I can’t find one example of anyone passing these specific training notes off as real, but like I said, and your examples reinforce, only an idiot would try.

But you stated as a fact that these are being used fraudulently and I was curious if you had a cite. People having tried foolishly to pass off other things as currency still isn’t a cite that any have tried with these, much less that it’s the intended use the sellers are marketing to.

Bank of Canada warns not to make or pass these,
although they didn’t quite get around to saying “the overstamp /defacing in no way makes these more legal than the same thing without overstamp !”
But thats what they meant, the overstamp is no more avoiding the laws about counterfeiting than making a minor change to a photocopy of a $100 you make yourself.
You wouldn’t think that putting horns on the portrait or putting a spelling mistake or leaving out the security features provides protection. Even changing the value to $22.50 doesn’t.

It’d be one heck of a paperweight!
Even using the largest note in common circulation ($100), it’d be about 225 pounds (~ 100kg), and would be larger than most suitcases.

Just how big are your papers? :slight_smile:

I like the link to play money where they are selling 100 plastic pennies for $4. I think you can get real pennies at a much better rate.

So your argument is that while you acknowledge plenty of people pass off novelty money as the real thing, for some reason you feel this particular brand of novelty money would never be used for that purpose. And that the Bank of China has never imagined that anyone would use their fake money as the real thing even though fake money printed by other organizations is often used this way. And that none of the customers who are looking for novelty money to use fraudulently have ever purchased Bank of China money for this purpose, despite it being sold, no questions asked, on eBay.
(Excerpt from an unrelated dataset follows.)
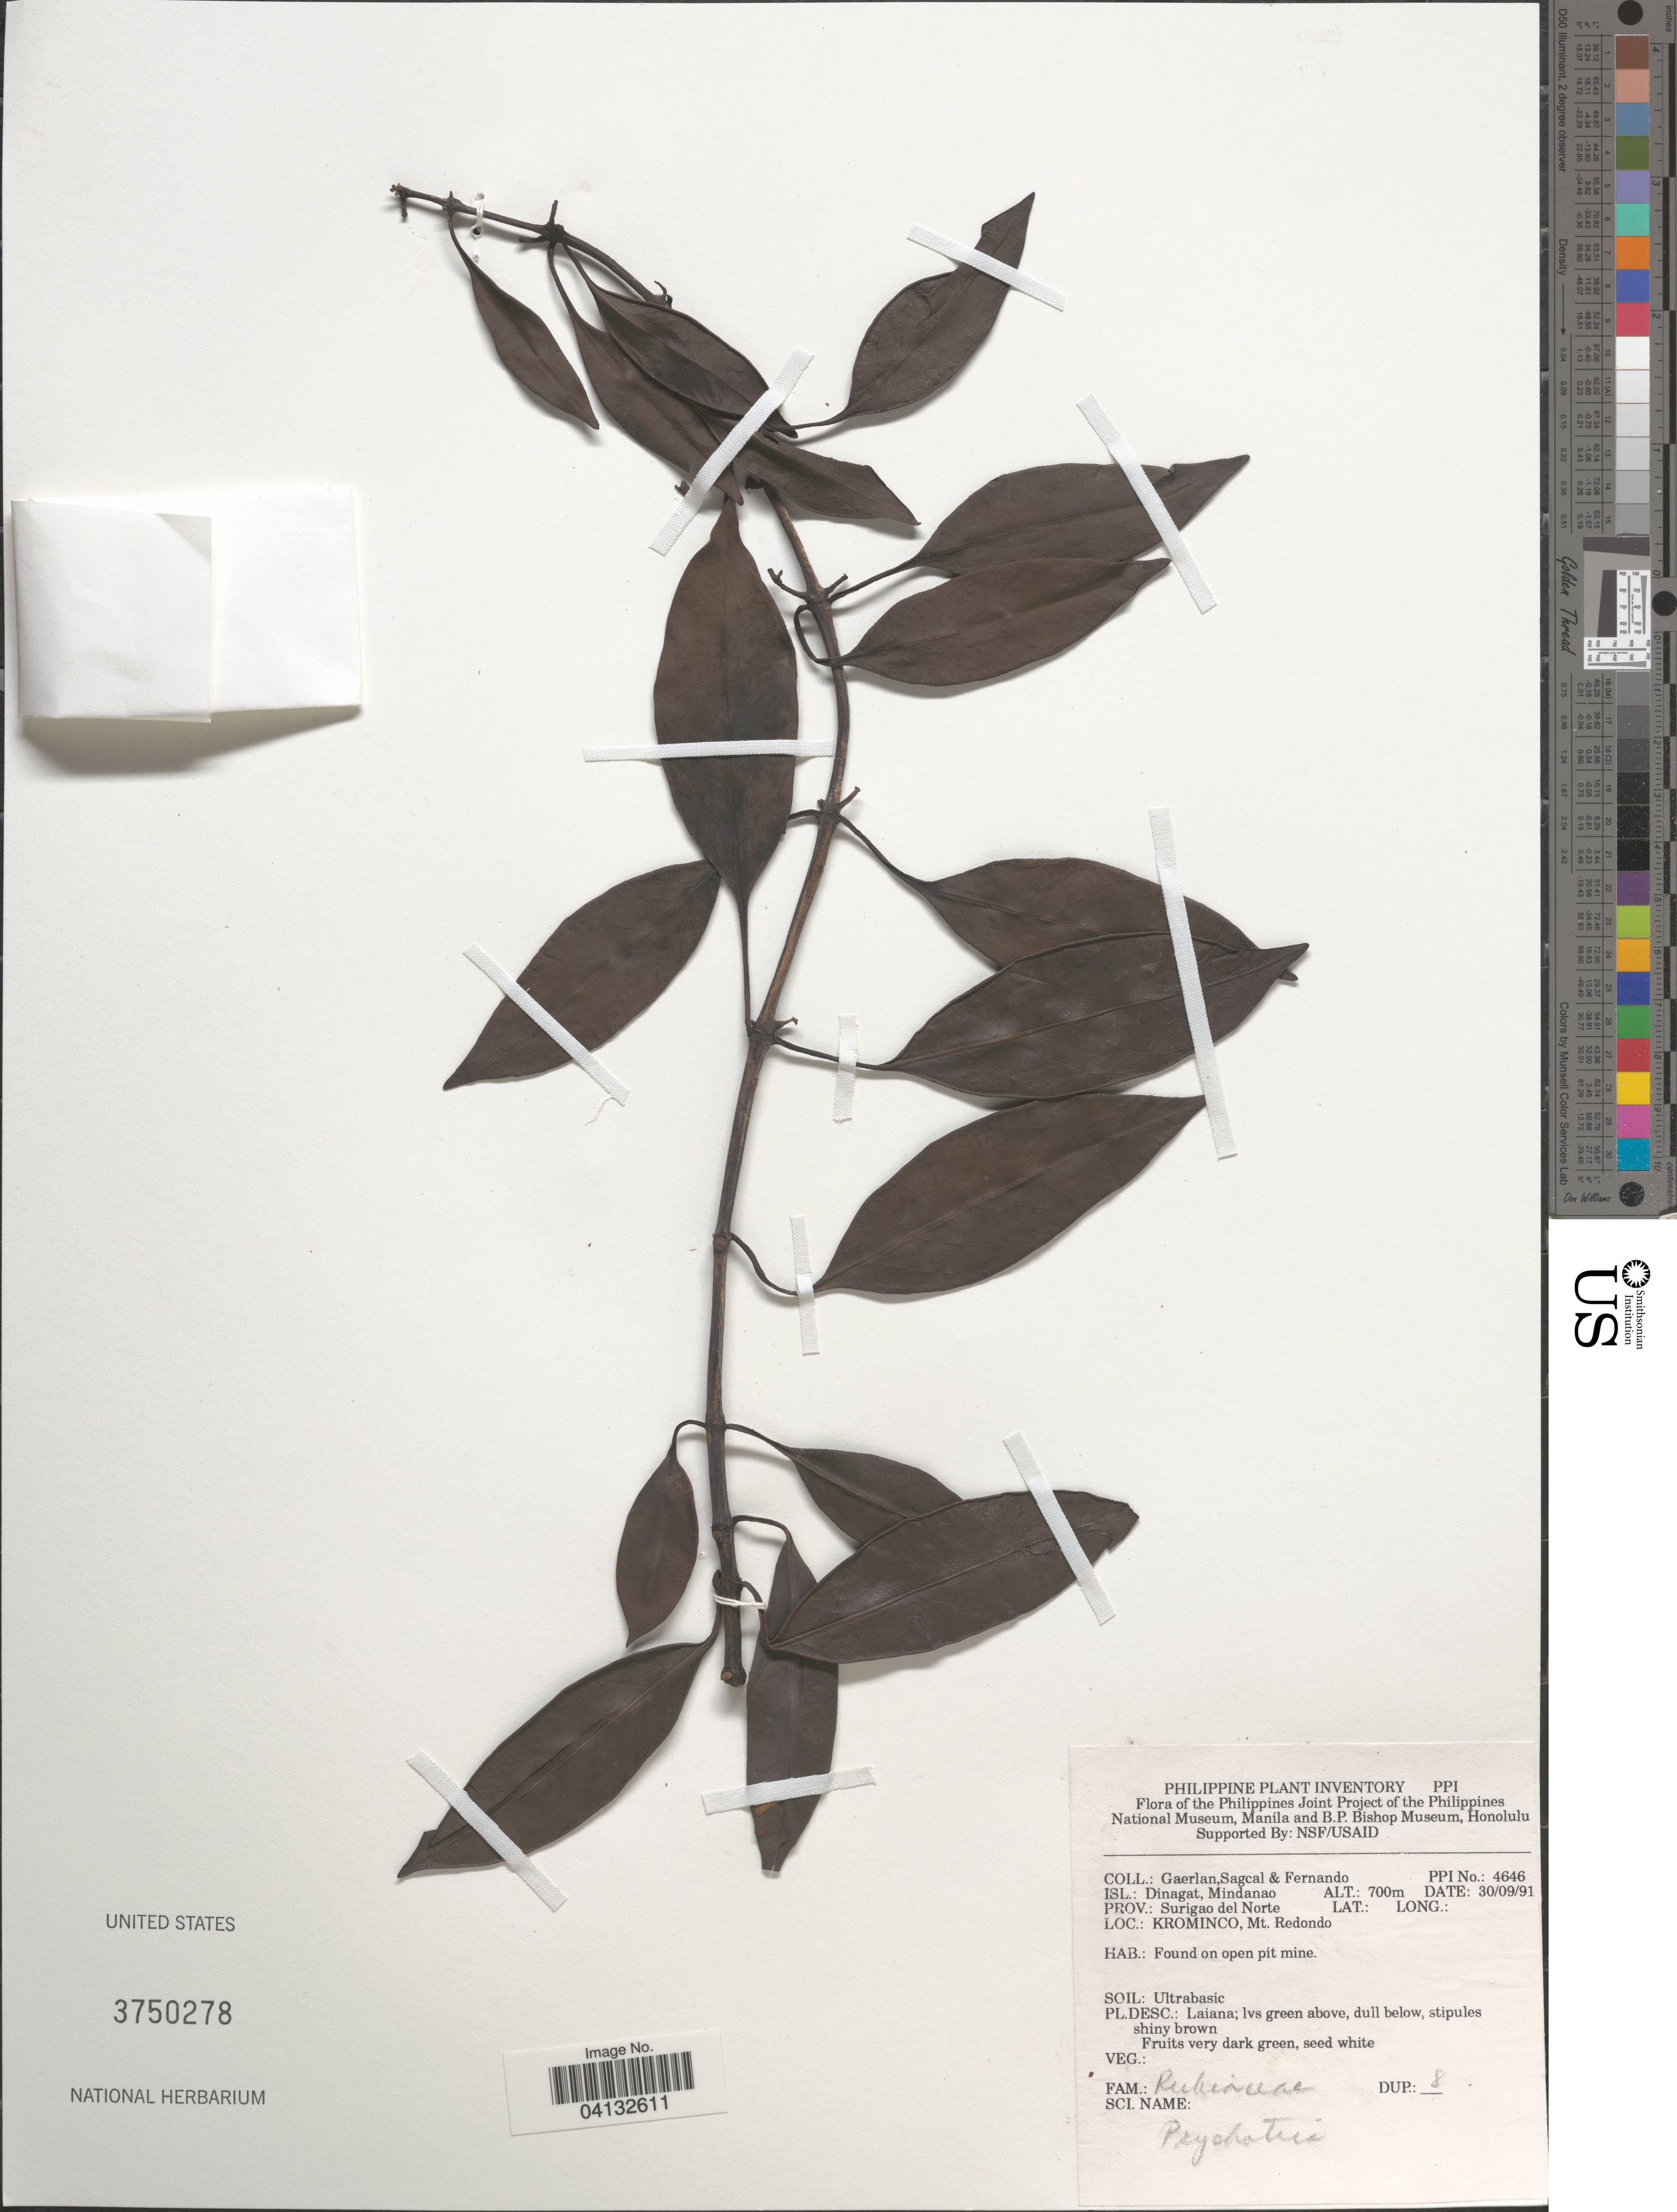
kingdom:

And the Gorilla’s 1000lb husband in the room is the fact that the United States Dollar is a currency heavily overseas, often by parties with no link to the US. While an American may pause at the look and feel of it, a foreigner will probably not.
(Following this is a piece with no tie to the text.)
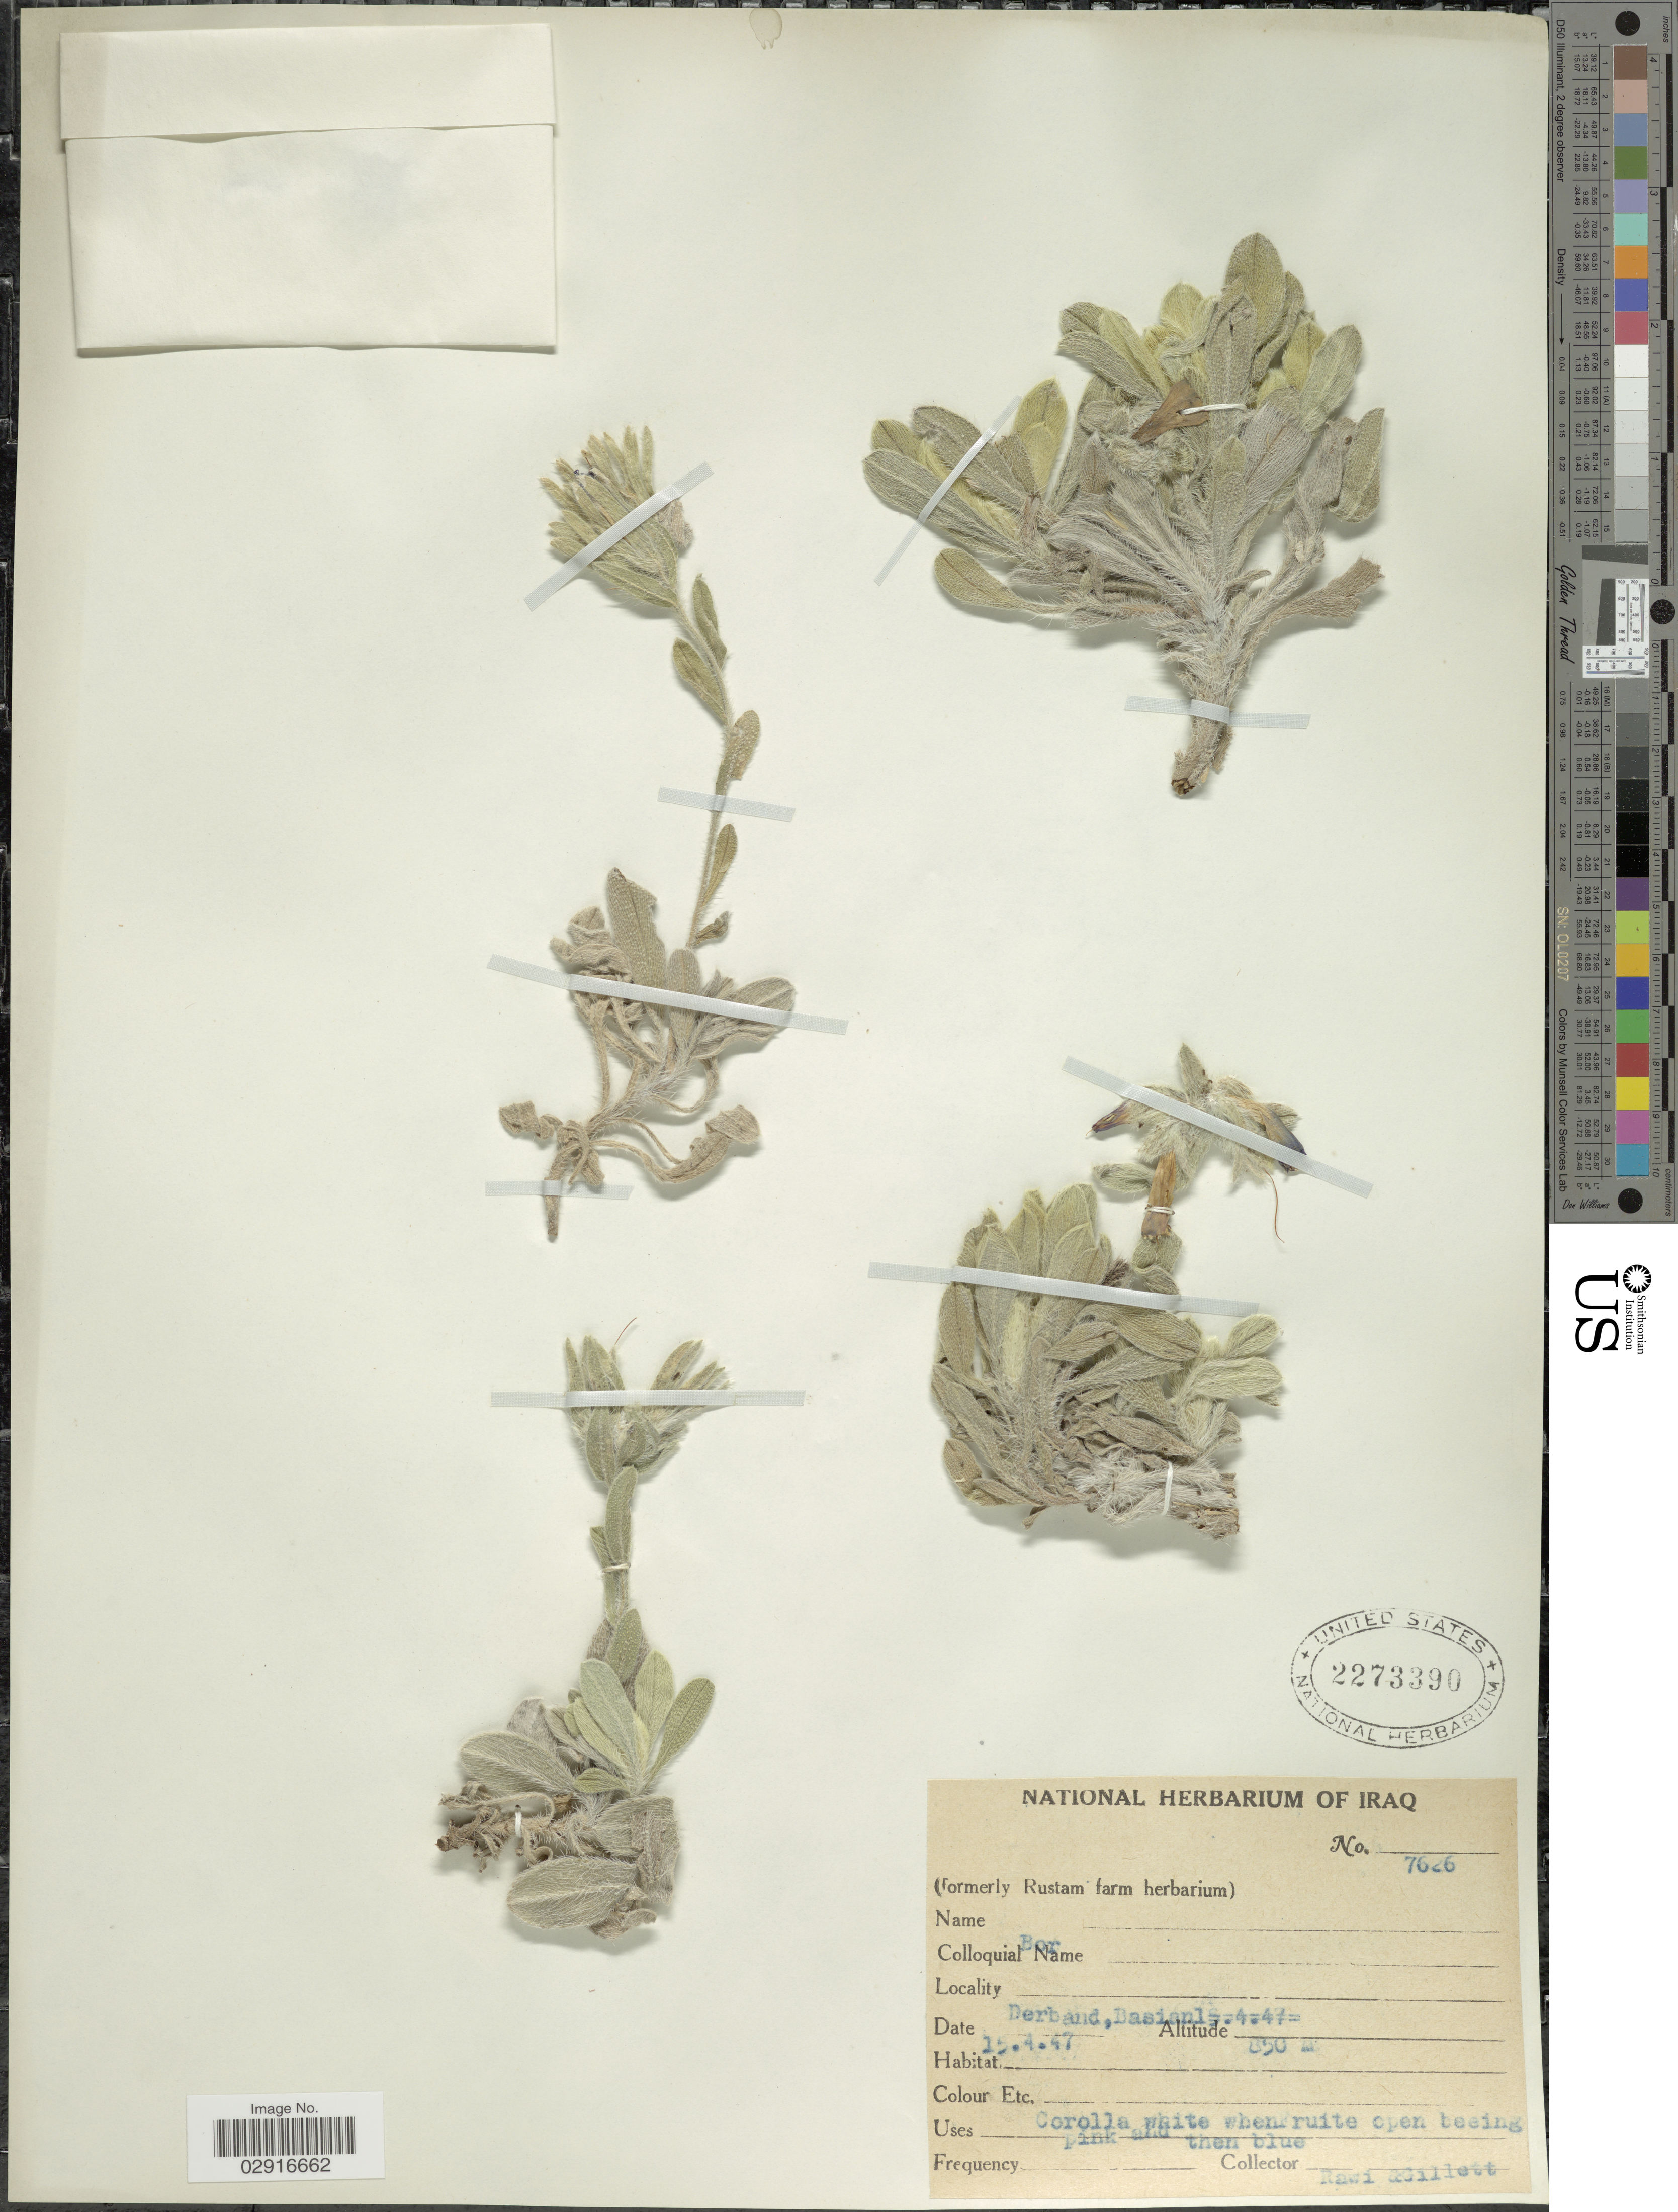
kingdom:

You burn them to pay your American ancestors’ way out of Hell.

I had a simple question; do you have a cite to back up your claim these are being used fraudulently? You said so as a factual answer. But clearly you don’t. It doesn’t matter if we think they might be, could be, probably are, or if other similar things have happened before. None of those make your statement anything more than your personal opinion.

I don’t acknowledge ‘plenty of people pass off novelty money as the real thing’. Some, a few, very stupid people have tried to. That isn’t an indicator of anything. Some very stupid people might do anything. That isn’t a valid basis to assume anything at all about the sellers intentions, much less make it an ‘800 lb gorilla in the room’.

And, in your humble opinion, that makes these fraudulent? We have a forum for that. This isn’t it.

There was play money at my primary school. I loved playing with it, and so did other kids. So, giving it to your children would be a perfectly good reason to want it.

I used to organize live-action role-playing games. We typically needed money. If set in the contemporary world, play money could be useful.

I guess people could want to use it in table games.

That’s three examples just out of my mind.

Nope, you’re off by an order of magnitude. $1,000,000 in $100s weights a shade over 22 lbs.

Interestingly, there’s actually a web page for this.

At one point, the US Treasury sold real shredded money for those novelty paperweights.